Vocke: Wir haben bei unserem Modellversuch Diabetes auch andere Erfahrungen gemacht. Vor allem der Medikationsbericht stieß bei den Ärzten auf großes Interesse. Sie benötigen diese Daten dringend für eine gute Therapie, hatten aber bislang keinen Zugang zur nicht von ihnen selbst verordneten Medikation. Viele waren richtig dankbar.

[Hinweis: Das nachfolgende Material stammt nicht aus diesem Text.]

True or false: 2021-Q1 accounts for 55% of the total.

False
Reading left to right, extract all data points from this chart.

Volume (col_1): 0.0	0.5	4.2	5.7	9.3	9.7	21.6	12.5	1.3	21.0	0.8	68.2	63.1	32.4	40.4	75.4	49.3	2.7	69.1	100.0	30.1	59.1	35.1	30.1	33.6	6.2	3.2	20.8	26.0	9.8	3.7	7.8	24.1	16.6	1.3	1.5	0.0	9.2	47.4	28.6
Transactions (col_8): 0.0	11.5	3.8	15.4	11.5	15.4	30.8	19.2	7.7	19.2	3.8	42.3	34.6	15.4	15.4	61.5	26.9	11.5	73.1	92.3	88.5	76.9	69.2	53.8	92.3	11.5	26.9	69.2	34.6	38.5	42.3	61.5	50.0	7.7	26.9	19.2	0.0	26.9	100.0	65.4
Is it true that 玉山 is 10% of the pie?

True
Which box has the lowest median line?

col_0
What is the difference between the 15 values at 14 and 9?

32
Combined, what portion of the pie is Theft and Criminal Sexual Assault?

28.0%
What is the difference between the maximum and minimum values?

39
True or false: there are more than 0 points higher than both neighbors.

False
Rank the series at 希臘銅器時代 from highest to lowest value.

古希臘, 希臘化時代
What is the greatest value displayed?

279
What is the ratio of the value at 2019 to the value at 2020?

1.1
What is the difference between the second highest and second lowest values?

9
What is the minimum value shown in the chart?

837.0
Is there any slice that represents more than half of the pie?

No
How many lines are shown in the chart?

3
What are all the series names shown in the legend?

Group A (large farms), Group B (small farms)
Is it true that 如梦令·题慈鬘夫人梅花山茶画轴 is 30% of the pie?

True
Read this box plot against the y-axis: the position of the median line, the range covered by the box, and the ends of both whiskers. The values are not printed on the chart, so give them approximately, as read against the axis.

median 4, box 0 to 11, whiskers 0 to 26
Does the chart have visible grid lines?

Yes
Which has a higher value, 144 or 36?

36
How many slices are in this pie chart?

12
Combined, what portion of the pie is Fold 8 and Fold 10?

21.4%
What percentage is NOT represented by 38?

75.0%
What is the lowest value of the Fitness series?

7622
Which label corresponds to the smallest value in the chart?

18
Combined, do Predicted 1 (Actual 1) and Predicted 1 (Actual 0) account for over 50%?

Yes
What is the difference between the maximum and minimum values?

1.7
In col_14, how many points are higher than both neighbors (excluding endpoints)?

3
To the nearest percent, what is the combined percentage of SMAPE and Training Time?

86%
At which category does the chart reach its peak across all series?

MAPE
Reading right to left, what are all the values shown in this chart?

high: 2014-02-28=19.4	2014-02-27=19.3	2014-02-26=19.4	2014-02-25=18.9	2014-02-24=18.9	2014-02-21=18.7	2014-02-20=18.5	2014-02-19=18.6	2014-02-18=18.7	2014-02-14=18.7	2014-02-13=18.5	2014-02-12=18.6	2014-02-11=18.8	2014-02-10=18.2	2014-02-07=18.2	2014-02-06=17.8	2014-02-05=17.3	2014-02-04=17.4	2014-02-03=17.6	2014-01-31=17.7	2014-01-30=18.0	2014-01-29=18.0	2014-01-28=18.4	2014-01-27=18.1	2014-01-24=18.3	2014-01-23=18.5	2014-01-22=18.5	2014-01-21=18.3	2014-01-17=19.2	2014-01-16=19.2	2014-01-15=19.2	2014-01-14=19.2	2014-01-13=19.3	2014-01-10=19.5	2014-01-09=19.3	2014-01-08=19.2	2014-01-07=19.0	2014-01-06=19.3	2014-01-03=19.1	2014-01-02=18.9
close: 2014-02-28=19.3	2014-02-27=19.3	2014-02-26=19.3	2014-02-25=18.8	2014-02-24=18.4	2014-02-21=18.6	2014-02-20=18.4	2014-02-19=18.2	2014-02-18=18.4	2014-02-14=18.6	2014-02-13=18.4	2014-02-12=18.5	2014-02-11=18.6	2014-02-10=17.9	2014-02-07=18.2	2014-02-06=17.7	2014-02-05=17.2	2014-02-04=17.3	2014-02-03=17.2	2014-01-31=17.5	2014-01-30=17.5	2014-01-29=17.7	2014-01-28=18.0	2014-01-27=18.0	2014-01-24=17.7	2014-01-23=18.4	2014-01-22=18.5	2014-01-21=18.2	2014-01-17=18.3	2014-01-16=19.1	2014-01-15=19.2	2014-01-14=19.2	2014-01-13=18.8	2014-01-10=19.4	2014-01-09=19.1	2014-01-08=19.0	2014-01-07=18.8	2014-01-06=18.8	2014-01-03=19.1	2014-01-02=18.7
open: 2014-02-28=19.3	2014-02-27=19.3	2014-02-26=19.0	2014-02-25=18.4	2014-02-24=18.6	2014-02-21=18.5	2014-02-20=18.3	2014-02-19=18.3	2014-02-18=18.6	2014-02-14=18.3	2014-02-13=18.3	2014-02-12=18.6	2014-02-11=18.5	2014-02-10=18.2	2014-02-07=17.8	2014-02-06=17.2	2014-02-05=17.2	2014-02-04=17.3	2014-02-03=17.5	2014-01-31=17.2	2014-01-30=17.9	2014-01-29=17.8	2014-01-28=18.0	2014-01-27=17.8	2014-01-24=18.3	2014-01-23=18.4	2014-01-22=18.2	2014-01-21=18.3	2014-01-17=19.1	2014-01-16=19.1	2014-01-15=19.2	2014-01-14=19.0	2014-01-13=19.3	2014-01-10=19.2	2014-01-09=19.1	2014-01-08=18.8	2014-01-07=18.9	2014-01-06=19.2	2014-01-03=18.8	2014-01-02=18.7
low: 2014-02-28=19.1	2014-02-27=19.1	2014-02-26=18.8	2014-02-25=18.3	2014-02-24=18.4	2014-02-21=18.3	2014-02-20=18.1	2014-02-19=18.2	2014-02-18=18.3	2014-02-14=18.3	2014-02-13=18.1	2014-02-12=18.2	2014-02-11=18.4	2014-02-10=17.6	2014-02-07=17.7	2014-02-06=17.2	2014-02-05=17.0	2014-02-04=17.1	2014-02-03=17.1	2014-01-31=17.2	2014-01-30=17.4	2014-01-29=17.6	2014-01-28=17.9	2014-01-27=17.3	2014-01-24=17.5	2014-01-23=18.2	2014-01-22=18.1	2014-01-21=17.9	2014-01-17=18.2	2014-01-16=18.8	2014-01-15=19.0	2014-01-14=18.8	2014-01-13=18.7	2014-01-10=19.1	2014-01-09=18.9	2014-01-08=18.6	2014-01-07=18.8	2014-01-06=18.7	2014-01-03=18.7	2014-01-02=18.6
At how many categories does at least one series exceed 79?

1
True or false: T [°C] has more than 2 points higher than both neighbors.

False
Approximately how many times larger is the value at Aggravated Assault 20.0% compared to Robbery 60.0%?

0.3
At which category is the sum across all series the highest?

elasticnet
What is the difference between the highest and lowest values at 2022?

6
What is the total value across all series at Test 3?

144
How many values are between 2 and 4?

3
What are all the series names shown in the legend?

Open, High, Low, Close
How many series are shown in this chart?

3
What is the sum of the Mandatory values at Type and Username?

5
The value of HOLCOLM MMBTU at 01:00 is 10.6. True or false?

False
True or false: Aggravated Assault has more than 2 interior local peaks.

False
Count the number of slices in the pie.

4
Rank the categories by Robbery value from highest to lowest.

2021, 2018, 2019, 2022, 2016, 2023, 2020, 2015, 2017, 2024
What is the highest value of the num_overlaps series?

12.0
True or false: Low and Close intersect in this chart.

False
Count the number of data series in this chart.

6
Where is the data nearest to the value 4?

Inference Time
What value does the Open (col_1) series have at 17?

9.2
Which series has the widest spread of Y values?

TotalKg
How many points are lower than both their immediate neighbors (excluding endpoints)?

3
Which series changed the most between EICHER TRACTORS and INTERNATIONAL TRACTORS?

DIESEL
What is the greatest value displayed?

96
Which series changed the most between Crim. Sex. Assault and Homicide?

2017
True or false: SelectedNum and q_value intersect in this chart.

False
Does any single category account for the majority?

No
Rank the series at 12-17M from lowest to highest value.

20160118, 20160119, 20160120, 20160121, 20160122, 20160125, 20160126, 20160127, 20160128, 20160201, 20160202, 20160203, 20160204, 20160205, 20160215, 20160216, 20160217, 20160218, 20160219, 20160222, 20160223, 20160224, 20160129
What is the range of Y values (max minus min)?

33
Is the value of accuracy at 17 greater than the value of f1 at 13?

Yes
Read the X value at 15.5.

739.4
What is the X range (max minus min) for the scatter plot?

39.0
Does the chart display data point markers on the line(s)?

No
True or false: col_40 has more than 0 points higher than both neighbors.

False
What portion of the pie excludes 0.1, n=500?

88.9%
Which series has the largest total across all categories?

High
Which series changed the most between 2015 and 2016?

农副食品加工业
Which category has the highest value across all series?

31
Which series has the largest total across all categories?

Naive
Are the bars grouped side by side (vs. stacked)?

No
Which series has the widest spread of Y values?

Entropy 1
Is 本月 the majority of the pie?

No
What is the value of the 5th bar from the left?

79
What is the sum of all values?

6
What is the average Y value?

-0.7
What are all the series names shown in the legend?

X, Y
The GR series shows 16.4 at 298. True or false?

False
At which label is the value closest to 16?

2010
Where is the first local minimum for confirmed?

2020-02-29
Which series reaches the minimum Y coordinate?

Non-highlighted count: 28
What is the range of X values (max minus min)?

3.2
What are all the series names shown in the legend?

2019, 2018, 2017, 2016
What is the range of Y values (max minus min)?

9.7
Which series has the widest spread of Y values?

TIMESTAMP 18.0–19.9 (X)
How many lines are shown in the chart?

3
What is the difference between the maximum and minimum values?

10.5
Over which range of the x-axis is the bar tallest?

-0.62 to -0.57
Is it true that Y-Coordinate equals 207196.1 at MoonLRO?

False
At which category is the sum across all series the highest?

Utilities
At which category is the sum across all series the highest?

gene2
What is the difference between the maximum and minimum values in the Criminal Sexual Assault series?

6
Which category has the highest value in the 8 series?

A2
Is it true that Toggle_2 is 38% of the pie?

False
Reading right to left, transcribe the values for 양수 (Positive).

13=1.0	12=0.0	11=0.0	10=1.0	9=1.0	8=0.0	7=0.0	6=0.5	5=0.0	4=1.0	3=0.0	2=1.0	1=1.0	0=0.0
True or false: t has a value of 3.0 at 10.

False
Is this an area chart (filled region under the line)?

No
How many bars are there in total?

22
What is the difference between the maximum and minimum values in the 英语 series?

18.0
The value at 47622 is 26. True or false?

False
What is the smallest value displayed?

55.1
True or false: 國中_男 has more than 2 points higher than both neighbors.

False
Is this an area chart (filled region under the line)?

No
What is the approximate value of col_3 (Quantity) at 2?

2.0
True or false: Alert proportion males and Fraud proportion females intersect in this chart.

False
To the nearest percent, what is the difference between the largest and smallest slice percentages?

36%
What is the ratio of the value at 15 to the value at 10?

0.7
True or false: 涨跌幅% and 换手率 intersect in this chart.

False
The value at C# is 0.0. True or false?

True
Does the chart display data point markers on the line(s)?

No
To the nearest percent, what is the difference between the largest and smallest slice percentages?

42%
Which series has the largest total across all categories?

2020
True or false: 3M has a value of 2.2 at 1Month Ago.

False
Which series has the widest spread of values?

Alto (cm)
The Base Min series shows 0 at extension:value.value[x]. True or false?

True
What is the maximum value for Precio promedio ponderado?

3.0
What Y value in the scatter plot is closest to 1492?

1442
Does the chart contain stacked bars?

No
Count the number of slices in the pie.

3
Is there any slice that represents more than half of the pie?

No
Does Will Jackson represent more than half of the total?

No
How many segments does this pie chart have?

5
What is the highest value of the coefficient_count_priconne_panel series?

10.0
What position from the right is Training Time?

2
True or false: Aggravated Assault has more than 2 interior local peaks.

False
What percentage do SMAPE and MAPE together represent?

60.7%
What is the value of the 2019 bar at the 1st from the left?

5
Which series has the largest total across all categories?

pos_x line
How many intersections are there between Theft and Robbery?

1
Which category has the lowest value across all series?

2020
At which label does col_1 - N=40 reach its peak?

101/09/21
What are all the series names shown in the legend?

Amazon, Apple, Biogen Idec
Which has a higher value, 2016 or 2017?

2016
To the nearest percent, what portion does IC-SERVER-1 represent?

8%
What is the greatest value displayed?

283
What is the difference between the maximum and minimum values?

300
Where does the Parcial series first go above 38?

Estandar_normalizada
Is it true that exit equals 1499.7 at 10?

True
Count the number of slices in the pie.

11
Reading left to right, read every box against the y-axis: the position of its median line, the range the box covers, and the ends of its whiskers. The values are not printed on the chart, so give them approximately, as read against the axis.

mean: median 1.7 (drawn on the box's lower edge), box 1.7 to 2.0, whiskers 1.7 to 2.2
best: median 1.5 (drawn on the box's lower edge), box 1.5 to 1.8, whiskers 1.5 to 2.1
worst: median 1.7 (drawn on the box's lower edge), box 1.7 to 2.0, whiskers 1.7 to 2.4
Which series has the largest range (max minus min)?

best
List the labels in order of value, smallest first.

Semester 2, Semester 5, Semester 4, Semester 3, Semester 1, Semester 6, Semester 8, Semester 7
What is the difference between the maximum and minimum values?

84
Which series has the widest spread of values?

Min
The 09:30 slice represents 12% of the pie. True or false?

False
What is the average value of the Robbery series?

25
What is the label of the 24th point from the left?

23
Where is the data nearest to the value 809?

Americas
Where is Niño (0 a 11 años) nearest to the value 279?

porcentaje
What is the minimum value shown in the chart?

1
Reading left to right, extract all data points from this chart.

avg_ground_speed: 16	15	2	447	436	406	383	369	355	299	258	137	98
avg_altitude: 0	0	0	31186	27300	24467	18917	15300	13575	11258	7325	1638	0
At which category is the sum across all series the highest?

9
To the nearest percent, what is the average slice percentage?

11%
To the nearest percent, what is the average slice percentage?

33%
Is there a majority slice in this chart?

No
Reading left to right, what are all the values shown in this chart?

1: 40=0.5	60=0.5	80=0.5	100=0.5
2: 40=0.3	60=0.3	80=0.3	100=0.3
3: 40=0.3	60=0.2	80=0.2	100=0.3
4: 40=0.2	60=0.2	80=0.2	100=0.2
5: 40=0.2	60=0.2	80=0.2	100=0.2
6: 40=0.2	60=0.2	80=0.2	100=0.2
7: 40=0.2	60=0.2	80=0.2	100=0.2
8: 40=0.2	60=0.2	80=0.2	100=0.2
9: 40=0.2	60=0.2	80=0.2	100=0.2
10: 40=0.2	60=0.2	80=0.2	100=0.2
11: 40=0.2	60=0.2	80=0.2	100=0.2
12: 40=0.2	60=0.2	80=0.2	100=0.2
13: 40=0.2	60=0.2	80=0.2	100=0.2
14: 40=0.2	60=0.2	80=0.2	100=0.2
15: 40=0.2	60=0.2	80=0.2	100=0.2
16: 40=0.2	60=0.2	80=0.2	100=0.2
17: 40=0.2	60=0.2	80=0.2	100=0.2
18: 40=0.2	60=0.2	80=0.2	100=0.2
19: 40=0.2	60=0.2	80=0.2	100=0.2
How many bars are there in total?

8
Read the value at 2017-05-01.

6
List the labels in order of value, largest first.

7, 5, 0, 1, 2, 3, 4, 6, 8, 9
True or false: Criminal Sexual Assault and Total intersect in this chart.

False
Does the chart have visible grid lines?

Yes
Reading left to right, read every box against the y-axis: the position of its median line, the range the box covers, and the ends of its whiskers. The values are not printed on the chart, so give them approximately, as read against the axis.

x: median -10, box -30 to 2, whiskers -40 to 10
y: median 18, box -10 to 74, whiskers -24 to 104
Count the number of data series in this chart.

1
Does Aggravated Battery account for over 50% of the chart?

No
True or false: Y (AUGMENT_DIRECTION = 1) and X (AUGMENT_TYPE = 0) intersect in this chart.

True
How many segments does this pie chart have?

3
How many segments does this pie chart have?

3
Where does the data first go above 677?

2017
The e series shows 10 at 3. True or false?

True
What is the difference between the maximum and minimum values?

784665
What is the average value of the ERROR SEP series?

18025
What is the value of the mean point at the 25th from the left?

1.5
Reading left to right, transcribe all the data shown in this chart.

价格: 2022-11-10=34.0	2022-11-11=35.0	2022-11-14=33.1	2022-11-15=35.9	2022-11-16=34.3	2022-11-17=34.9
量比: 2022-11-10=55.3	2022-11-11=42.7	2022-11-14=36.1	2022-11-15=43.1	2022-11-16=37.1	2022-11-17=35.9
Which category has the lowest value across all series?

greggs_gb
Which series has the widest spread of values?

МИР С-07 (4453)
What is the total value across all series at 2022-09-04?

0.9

Froese: Bei uns waren die Ärzte schon etwas misstrauisch. Man muss mit ihnen reden und ihnen die Inhalte des Hausapothekenmodells vorstellen. Primär ist der Vertrag aber ein Vertrag, in dem es in Ausfüllung der Gesetze um pharmazeutische Fragen geht. Die Erfahrung von Knut Vocke kann ich ansonsten nur bestätigen. Der Medikationsbericht kommt bei den Ärzten ziemlich gut an.

PZ: Wie geht es nun weiter? In Niedersachsen läuft ein Modellversuch mit dem BKK-Landesverband, in Schleswig-Holstein mit der Innungskrankenkasse. Die Verträge ähneln sich, es gibt aber auch Unterschiede. Müssen Apotheker möglicherweise in einigen Jahren ihre Patienten auf der Basis dutzender sich unterscheidender Verträge behandeln? Das erscheint uns schwierig.
Wolf: Völlig klar. Wir brauchen möglichst bald einen bundeseinheitlichen Rahmenvertrag zur Hausapotheke. Diesen Vertrag muss der Deutsche Apothekerverband mit den Spitzenverbänden der Krankenkassen aushandeln. Das Hausapothekenmodell wird nur dann ein Erfolg, wenn es im Kern bundesweit einheitlich läuft.